Twitter started to drop in visibility on Google’s search results pages the day after Threads was released. Though this has seemingly reverted now, it is too soon to tell whether Google will reward Threads’ user experience in the longer term with higher visibility in rankings to rival those enjoyed by Twitter and Instagram.
The design of the Twitter platform elevates the reply to a tweet to the same level of visual priority as the original tweet. However, the ‘post and comment’ model used on Threads doesn’t allow for as much diverse discourse, as Instagram CEO Adam Mosseri himself has admitted, as it doesn’t display reactions and responses as visibly.
Adding to its limitations, Threads has not launched in the European Union, thanks to the EU’s Digital Markets Act (DMA). This regulation prevents companies from reusing a user’s personal data, including their name and location, across its products for targeted advertising. The primary concern of the DMA is to stop Meta from self-preferencing its own products in the marketplace and disadvantaging competitors.
How Mosseri and his team resolve these problems will in part determine the extent to which corporates see Threads as an increased value proposition. If their messaging can’t resonate as well with users, they are less likely to spend time and money engaging with the platform.
Threads faces the same problems as its competitors when it comes to the presence of text- and image-based disinformation on its platform. Mosseri, who ran Facebook’s news feed in 2016, has stated that as the platform starts weaving its way into the social fabric, it will not be doing anything to “encourage” politics or hard news discussions, stating it is not worth the “incremental engagement or revenue”.
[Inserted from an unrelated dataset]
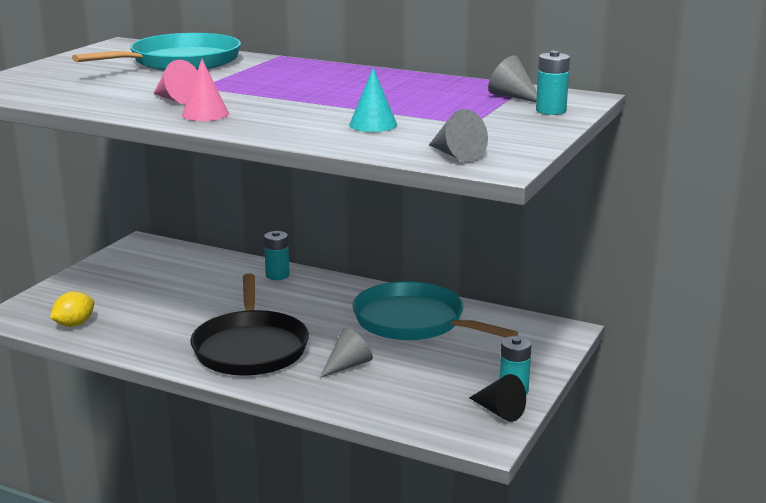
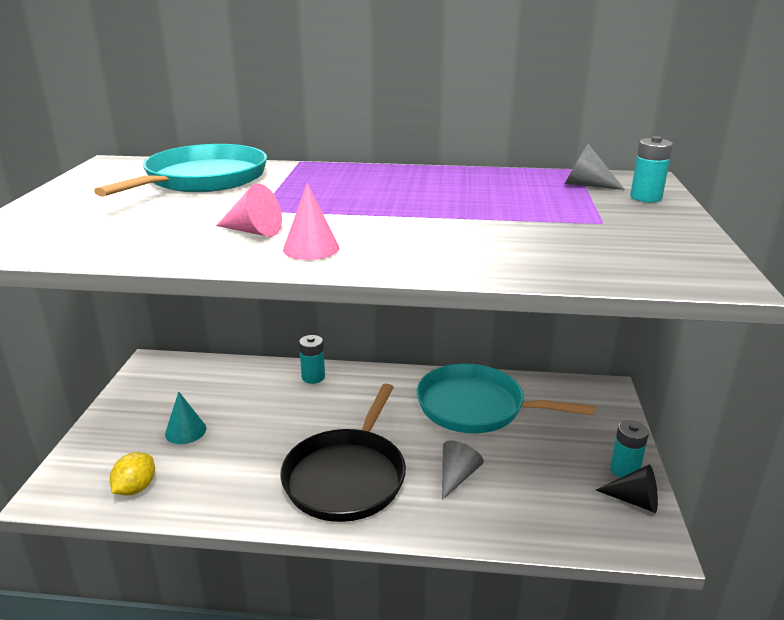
camera: 20 degrees left, 5 degrees up
black pan [190,274,309,376] -> black pan turned 45 degrees clockwise [280,384,406,522]
turquoise cone [349,68,397,132] -> turquoise cone moved to [165,391,206,444]
grey cone [429,109,488,163] -> none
This statement comes as the company is removing news from both Facebook and Instagram in Canada, following the country’s publication of the Online News Act which will force tech companies like Meta and Google to negotiate with news publishers and pay them for their content.
Decentralisation and the future of social networks
Driving public conversations has always been at the heart of social media, and Mosseri has publicly backed decentralisation as the future of social networks, saying future versions of Threads will allow for interoperability with decentralised platforms such as Mastodon. In practice, this will mean that posts on one platform will be able to be viewed on another, once Meta eventually switches to ActivityPub, a decentralised social networking protocol. As we have touched on before, with social networks built on decentralised networks, the servers supporting the systems are not owned by a single company such as Meta.
The move to ActivityPub will mean Threads should be able to block some forms of content before they even make it on to the platform, helping to solve some of the trickier content moderation issues faced by platforms such as Twitter today. The model is similar to that of BlueSky, the decentralised social media platform that was spun off from Twitter by its co-founder Jack Dorsey after its sale to Elon Musk.
Despite struggling to retain users, with the launch of Threads, Meta may have captured a unique value proposition for brands and users alike, while increasing the value of the company. This value comes not just from what it will be able to do with a new market share, but perhaps more importantly, from its potential to feed future AI capabilities with the data that it will be able to capture. If it can get past its teething problems and continue to grow users, the potential value for Meta is huge as AI capability becomes increasingly important for the online giants to continue to thrive in the months and years to come.